The road to recovery for my son since he broke his pelvis last summer has been a slow one. Since recovering from the fracture, he has been plagued by shin splints. This has left him unable to train and unable to compete a lot of the time. But he was still determined to take part in the England Athletics Indoor Championships for his age group in Sheffield. His PB of 6.51 put him well over the qualification standard for this national competition.
His first two indoor competitions, in Birmingham, were a bit of a shaky start to the season for him. He failed to reach the magic 6 metres at both of them, but there was also positives to take away. The first positive was of course that he managed to jump without injuring himself. The second positive was that he got a triple jump PB and a silver medal. The downside of the triple jump PB was that tiredness meant his long jump performance was worse rather than better on the second competition.
Since then, he’d had his confidence boosted by a solo training session he’d done, as well as a session with his coach. Although jumps aren’t measured in training, he was confident he’d jumped over six metres and was in a positive frame of mind going into the competition.
So he went to Sheffield with the aim of improving on this season’s performance. He also had a personal aim to beat the two boys who had beaten him at Birmingham. He knew he had it in him to do considerably better than them – and they would have had no idea!
There were 21 boys in his age category – eight of whom would get three extra jumps. (Everyone has three jumps, then the top eight get another three.) He didn’t expect to get the extra jumps.
The competition was the biggest one he’d been to. The EIS in Sheffield is a fantastic indoor facility, with 200 metre and 60 metre tracks, plus space for long jump, triple jump, high jump, pole vault and shot put. (You really can’t do discus and javelin indoors!) There is also lots of audience seating.

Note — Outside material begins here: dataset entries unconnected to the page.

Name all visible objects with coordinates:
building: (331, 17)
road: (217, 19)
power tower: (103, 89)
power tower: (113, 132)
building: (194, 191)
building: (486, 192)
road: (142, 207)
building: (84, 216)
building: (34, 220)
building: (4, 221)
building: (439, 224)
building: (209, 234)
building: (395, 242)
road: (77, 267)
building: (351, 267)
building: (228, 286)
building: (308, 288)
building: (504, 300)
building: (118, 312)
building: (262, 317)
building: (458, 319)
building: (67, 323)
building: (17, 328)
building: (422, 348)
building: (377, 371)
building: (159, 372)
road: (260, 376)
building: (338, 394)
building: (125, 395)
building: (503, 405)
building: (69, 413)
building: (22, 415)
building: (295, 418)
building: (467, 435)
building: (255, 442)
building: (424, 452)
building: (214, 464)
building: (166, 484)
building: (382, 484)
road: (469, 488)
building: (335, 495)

The rules were strict – athletes had to arrive 90 minutes before they were due to compete or they couldn’t take part. They had to go in a separate entrance to their families and they weren’t allowed their phones. Sheffield is a long way from us. Worry about how long it would take to get there and the possibility of disqualification for arriving late meant that we arrived an hour early. That seemed a long time for my son to be on his own – especially without his phone. But he went off happily.

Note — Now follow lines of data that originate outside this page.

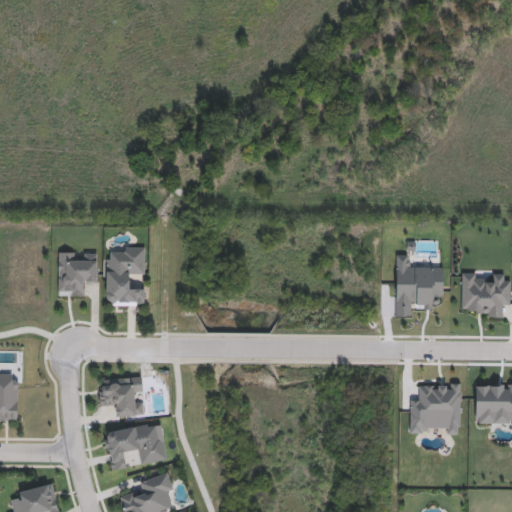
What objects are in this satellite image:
building: (76, 271)
building: (76, 274)
building: (125, 275)
building: (125, 277)
road: (292, 351)
road: (159, 359)
building: (122, 395)
building: (122, 396)
building: (9, 397)
building: (9, 399)
road: (72, 431)
building: (133, 444)
building: (134, 446)
road: (37, 453)
building: (149, 495)
building: (150, 496)
building: (36, 499)
building: (36, 500)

A bit later, we found him. Athletes were coming and going as they pleased – and they were allowed their phones. He went back to the holding room 90 minutes before the event and we watched everything else. Watching athletics is non-stop as there are usually three field events and one track event going on at all times, so there is a lot to see and no chance of getting bored.

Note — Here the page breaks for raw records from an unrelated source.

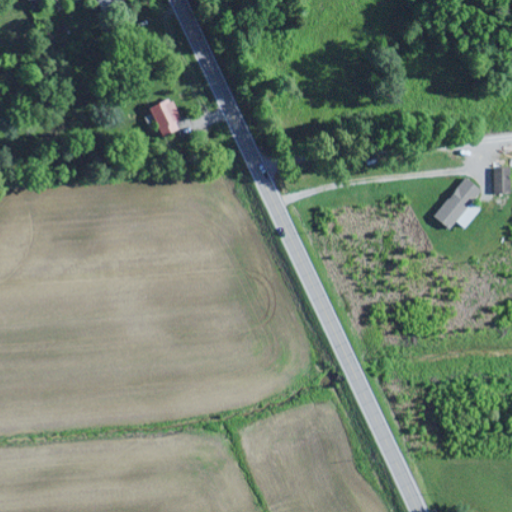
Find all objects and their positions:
building: (30, 2)
building: (109, 2)
road: (374, 107)
building: (161, 117)
building: (499, 181)
building: (456, 206)
road: (297, 255)
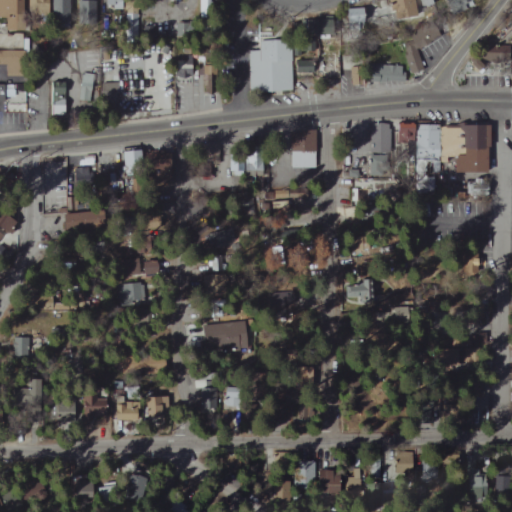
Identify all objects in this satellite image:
building: (111, 1)
road: (306, 1)
building: (36, 6)
building: (397, 9)
building: (56, 11)
building: (9, 14)
building: (352, 15)
building: (317, 25)
building: (416, 47)
road: (457, 49)
building: (1, 59)
road: (238, 59)
building: (511, 60)
building: (272, 66)
building: (181, 67)
building: (328, 68)
building: (0, 86)
building: (81, 89)
building: (105, 90)
building: (10, 95)
building: (54, 98)
road: (255, 117)
building: (401, 132)
building: (450, 133)
building: (368, 135)
road: (507, 135)
building: (128, 158)
building: (299, 159)
building: (279, 161)
building: (151, 164)
building: (79, 180)
building: (175, 210)
building: (59, 213)
building: (3, 221)
road: (29, 224)
road: (506, 229)
building: (202, 237)
road: (506, 249)
road: (500, 267)
building: (145, 268)
road: (328, 273)
building: (209, 284)
road: (174, 285)
building: (358, 292)
building: (470, 314)
building: (220, 338)
building: (438, 357)
road: (507, 358)
building: (18, 389)
building: (197, 396)
building: (229, 397)
building: (153, 406)
building: (77, 408)
building: (123, 411)
road: (349, 436)
road: (93, 449)
building: (372, 466)
building: (425, 469)
building: (305, 470)
building: (133, 478)
building: (476, 479)
road: (213, 482)
building: (324, 482)
building: (354, 488)
building: (84, 490)
building: (132, 490)
building: (501, 490)
building: (277, 493)
building: (179, 508)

Then a big line of boys walked out and over to the benches by the long jump pit. There were so many of them, there wasn’t even room for them all to sit down. Two of the boys hadn’t turned up for whatever reason, so there were 19 of them. They all measured their runs and marked them (nothing is left to chance in long jump) and had two or three practise runs and jumps each before the competition started.
The first two boys jumped something beginning with five metres – low five metres at that. This was a reminder to me (and hopefully my son too) that he hadn’t done ‘badly’ the other week when he’d failed to reach six metres. He’d done very well by most people’s standards, just not well for him. Those boys jumping over five metres would have won school, club and district competitions easily.
Then the boys started jumping over six metres. There were even a couple of jumps over seven metres. One of the boys had previously jumped about 70cm further than anyone else, so it was no surprise when he jumped way over seven metres.
My son’s first jump was 5.92 and I sensed his disappointment.
From where we were sitting, it was hard to make out how far anyone had jumped. Was his second jump as good? No. It was better.
He’d jumped 6.29. He’d finally broken the six metres and he’d done it in style. That’s actually his third best jump of all time.
Would he beat it on his third jump?
No. His third jump was dead on six metres. But this bodes very well for the future. Last season, once he’d jumped six metres, he didn’t go back. So it feels like this will be the way forward for him from now own.
Then there was the tense wait to see if he would get the all-important extra jumps. A lot of the boys had jumped something in the 6 metres 20s.
He missed out by just 3cm! I could see his face fall. Of course he was disappointed, but he should also be very proud of himself for coming so far. His distance was equal with another boy, but he came behind him in the rankings as the other boy’s second placed jump was further than his. (Luckily this boy didn’t get the extra jumps either.)
But to finish in the middle of a national competition after breaking your pelvis is pretty good going.
All being well, he now has one more indoor competition before the outdoor season. And he’s ready to get a new PB and to compete at the highest level.
(Oh and he beat the one boy from Birmingham by a considerable distance and the other boy was the one he drew with. They would have been very surprised at that.)